Que Faire si ma Pâte à Beignets N'a Pas Poussé ?
“Ne rendez pas votre tablier si vite ! Pour préparer ces beignets, que vous imaginiez bien gonflés et moelleux, vous avez respecté toutes les étapes de la recette à la lettre. Hélas, cela n'a pas eu l'effet escompté : après avoir mis votre pâte à pousser pendant une heure, vous réalisez que celle-ci n'a pas bougé d'un iota. Quel affront ! Face à cette situation de crise, vous ne voyez qu'une solution : jeter cette pâte indigeste et vous précipiter à la boulangerie pour vous procurer des beignets déjà faits. N'allez pas si vite en besogne, votre pâte est peut-être rattrapable ! Avant toute chose, il faut essayer de comprendre d'où vient le problème. Comme l'explique Naomie Moll, la pâtissière et formatrice à l'origine du blog Cours de patisserie, plusieurs erreurs peuvent être imputées à cet échec : "Si vous avez mis le sel au contact de la levure, par exemple", illustre la pâtissière. En effet, si le sel touche la levure fraîche, celle-ci peut devenir inactive ! Autre raison possible : votre levure est tout simplement périmée ! Attention, la levure fraîche se conserve au frigo entre 4 et 5 °C, pendant deux semaines maximum. Enfin, il est possible que la température ne soit pas adaptée pour la pousse : "Pour que la pâte puisse gonfler, la température doit se situer entre 25 et 28 °C", relève Naomi. Vous avez respecté tous ces éléments, mais votre pâte à beignets refuse toujours de pousser ? Pas de panique, il existe une solution de dernier recours. Plutôt que de rajouter de la levure, il y a une technique de pâtissier à connaître : pour relancer la pousse de votre pâte, "Mettez-la à pétrir à nouveau quelques min puis laissez-la de nouveau se reposer dans un endroit chaud", explique la pâtissière sur son blog. Couvrez-la et déposez-la sur un radiateur par exemple. Le tout est de ne jamais dépasser 28 °C.”

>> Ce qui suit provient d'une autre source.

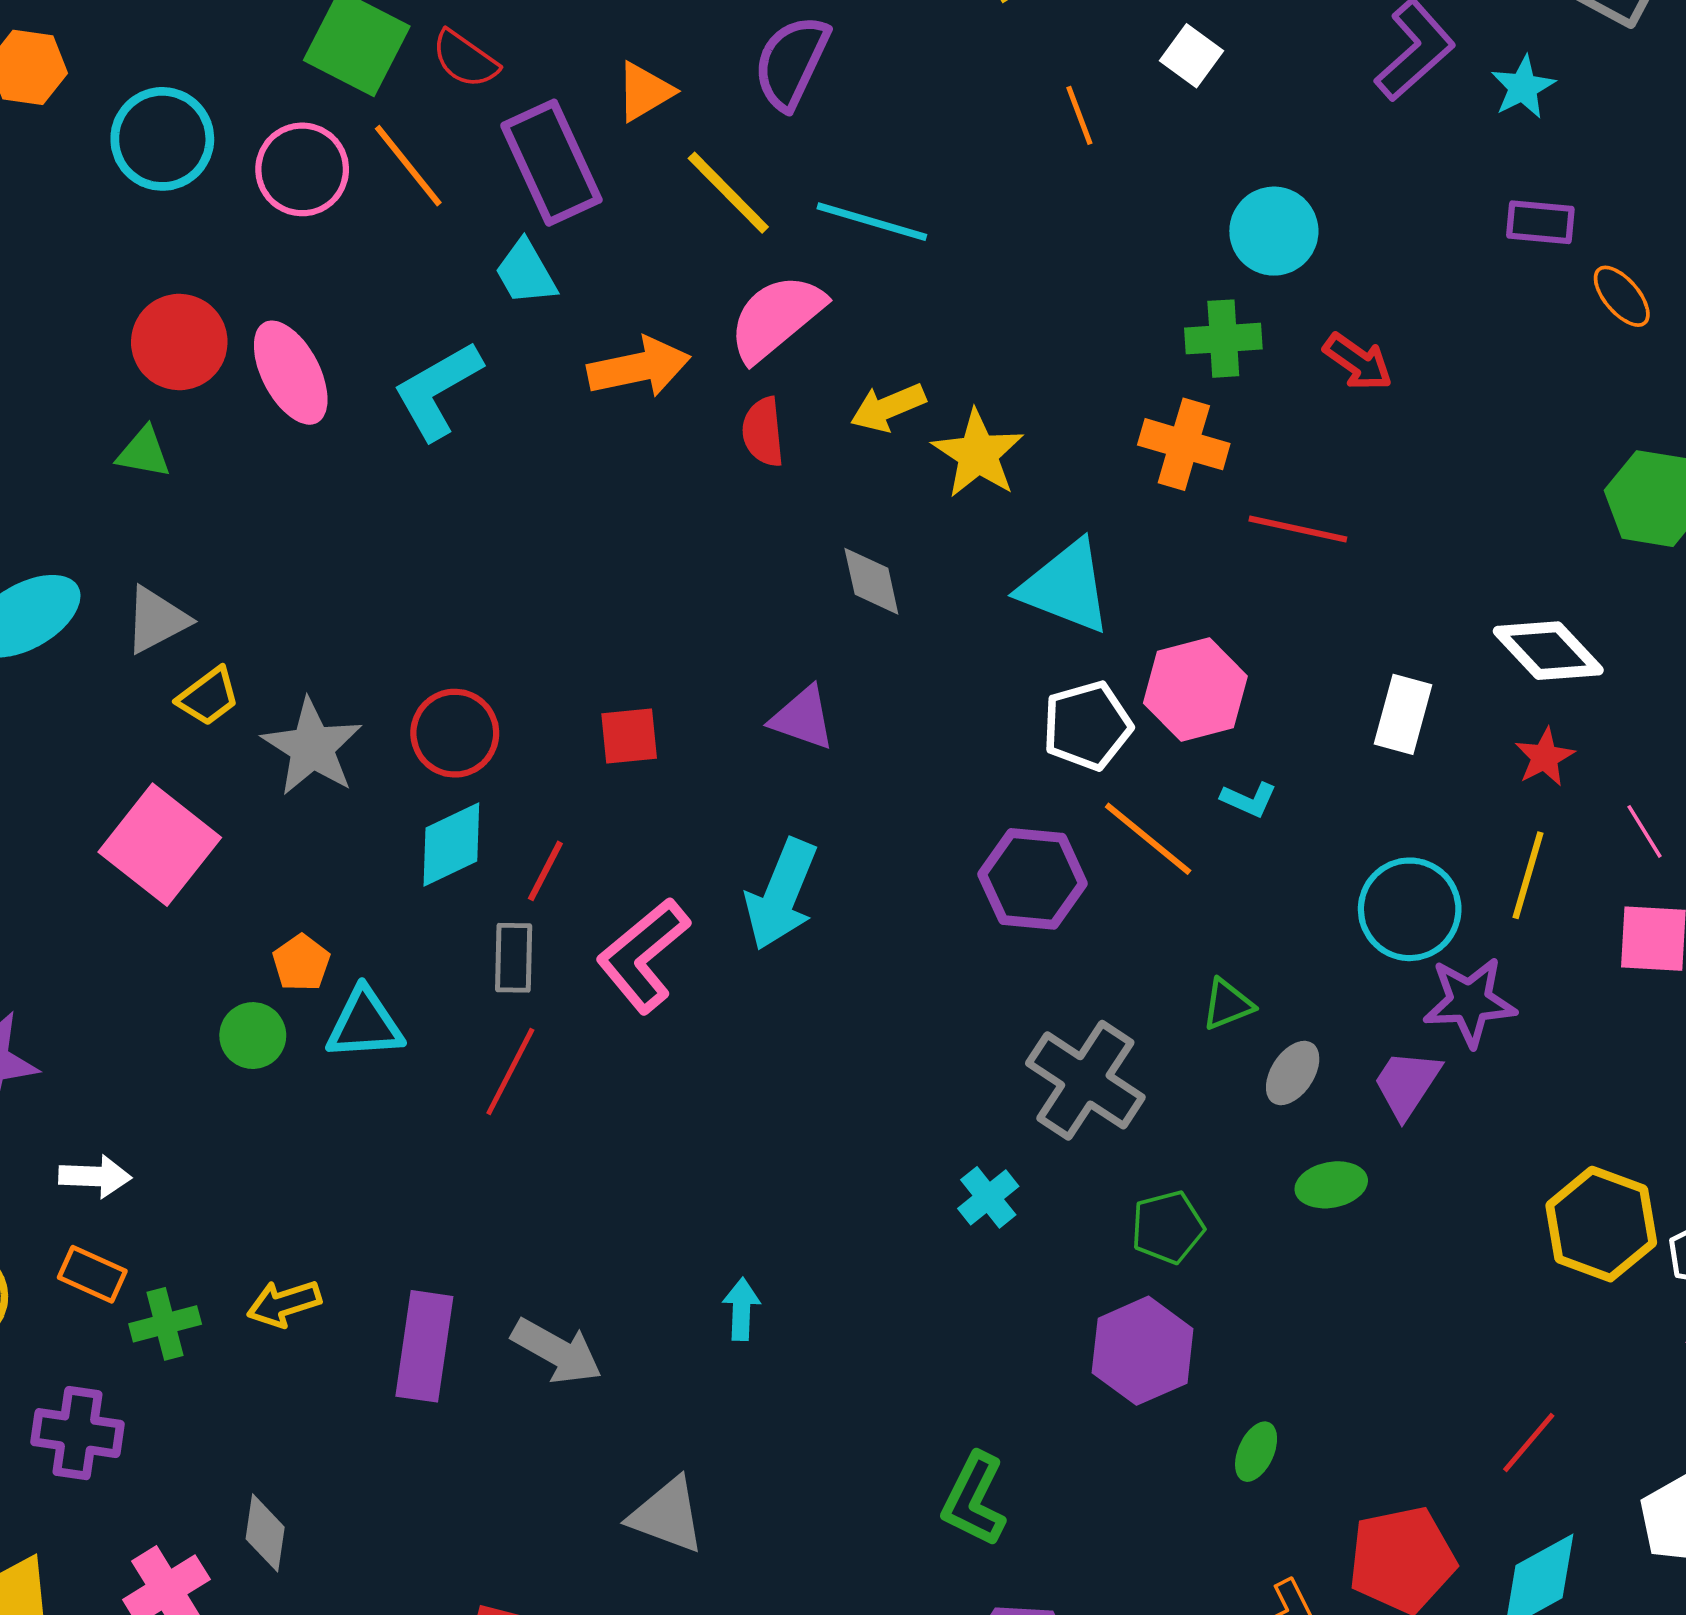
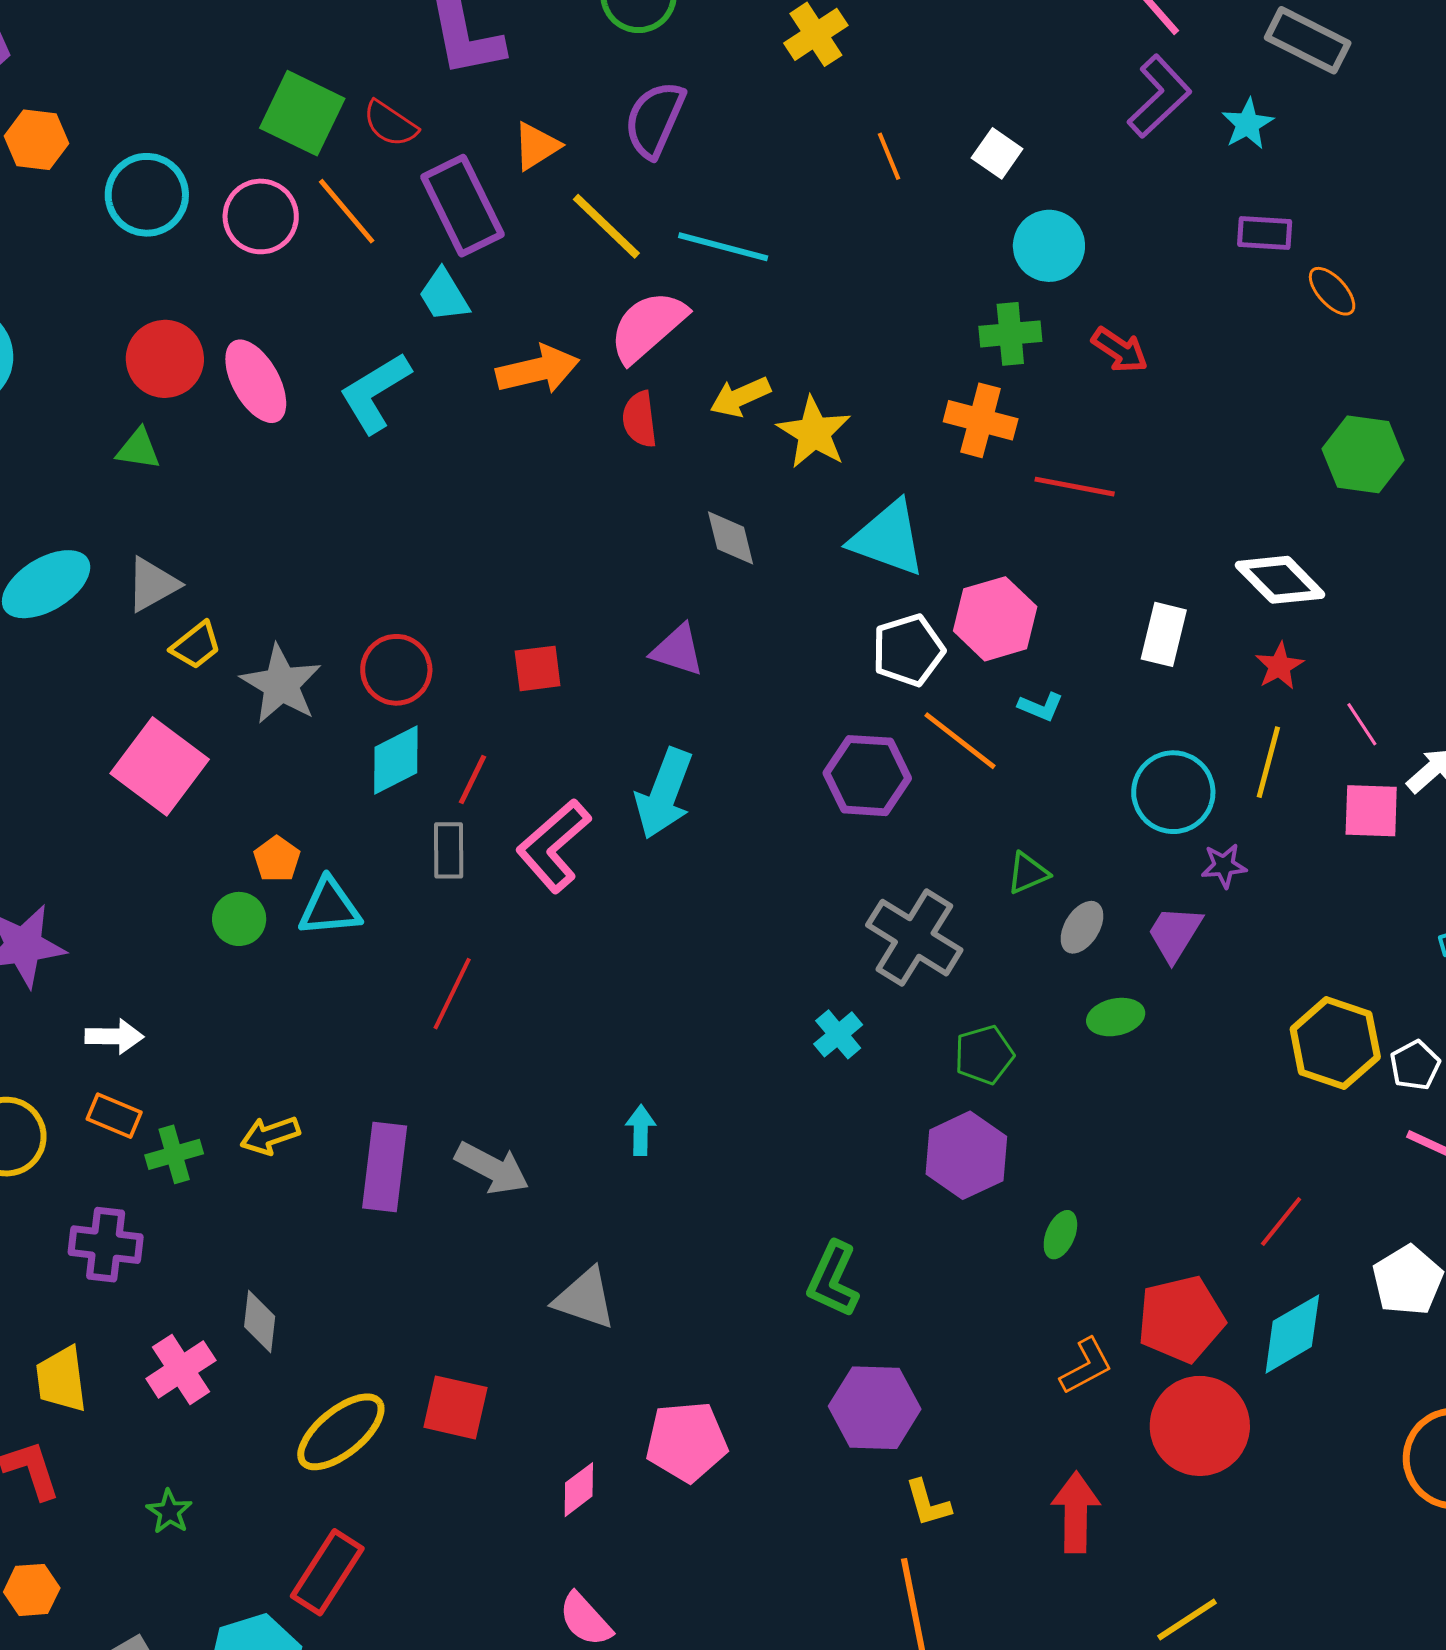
white square: (1191, 56) -> (997, 153), moved
purple star: (1470, 1002) -> (1224, 866), size x0.6
red line: (510, 1072) -> (452, 994), moved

Une Tradition Généreuse et Maîtrisée
Obtenir des bugnes bien gonflées repose sur une combinaison de gestes précis, de temps de repos respectés et d’une cuisson parfaitement contrôlée. Que vous optiez pour la version croustillante, fidèle à la tradition lyonnaise, ou pour la version moelleuse, plus répandue dans d’autres régions, la préparation des bugnes est un art qui demande patience et savoir-faire. Mais le résultat, ces délices dorés et aériens, vaut largement l'effort.